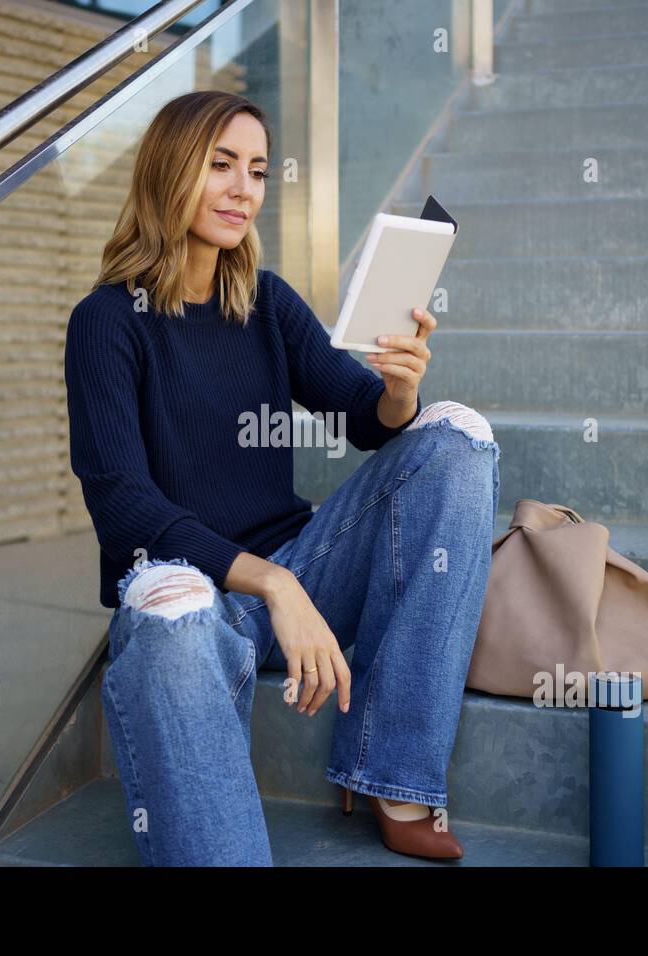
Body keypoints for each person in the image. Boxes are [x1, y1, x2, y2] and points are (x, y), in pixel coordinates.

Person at [64, 89, 500, 866]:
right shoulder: (106, 322)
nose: (243, 190)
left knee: (456, 436)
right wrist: (271, 583)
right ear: (170, 170)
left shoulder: (264, 303)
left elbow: (365, 419)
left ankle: (394, 773)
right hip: (189, 590)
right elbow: (123, 505)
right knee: (169, 605)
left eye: (258, 171)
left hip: (298, 571)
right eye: (221, 165)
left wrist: (399, 389)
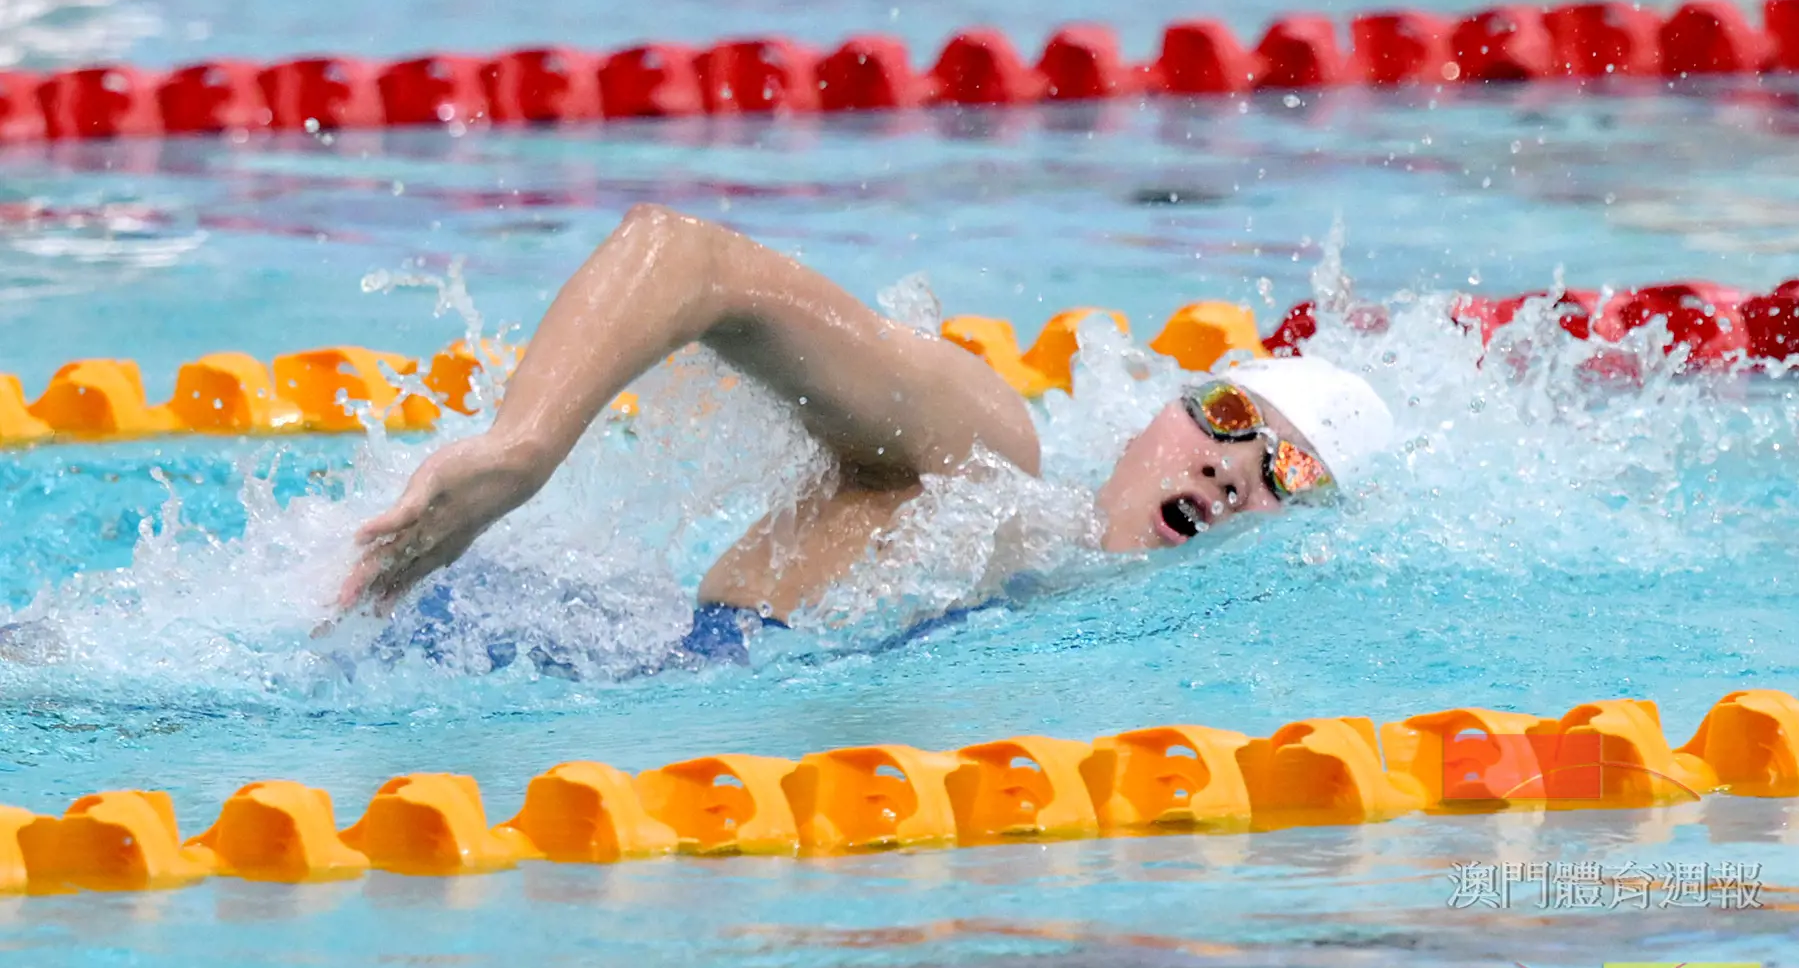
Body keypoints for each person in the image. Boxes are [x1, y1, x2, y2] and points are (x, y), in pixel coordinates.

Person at [337, 205, 1394, 645]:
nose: (1228, 473)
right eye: (1224, 417)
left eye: (1287, 472)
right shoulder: (984, 461)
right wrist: (522, 452)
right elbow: (689, 257)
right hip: (473, 642)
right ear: (1148, 419)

- _Required action_
Omit pictures and output the listing exactly.

- _Task solution_
Body keypoints for each person in the image. Boxes are [x1, y1, x2, y2] and points are (x, y), in pixel coordinates.

Person at [64, 89, 500, 866]:
right shoulder: (106, 322)
nose: (243, 190)
left knee: (456, 436)
right wrist: (271, 583)
right ear: (170, 170)
left shoulder: (264, 303)
left elbow: (365, 419)
left ankle: (394, 773)
right hip: (189, 590)
right elbow: (123, 505)
right knee: (169, 605)
left eye: (258, 171)
left hip: (298, 571)
right eye: (221, 165)
left wrist: (399, 389)
Body keypoints for each person in the image. Boxes are [x1, y1, x2, y2] and points are (x, y), in pixel coordinates.

Person at [337, 205, 1394, 645]:
nose: (1228, 473)
right eye: (1224, 417)
left eye: (1287, 472)
right shoulder: (984, 461)
right wrist: (522, 452)
right elbow: (689, 257)
right hip: (473, 642)
right ear: (1148, 419)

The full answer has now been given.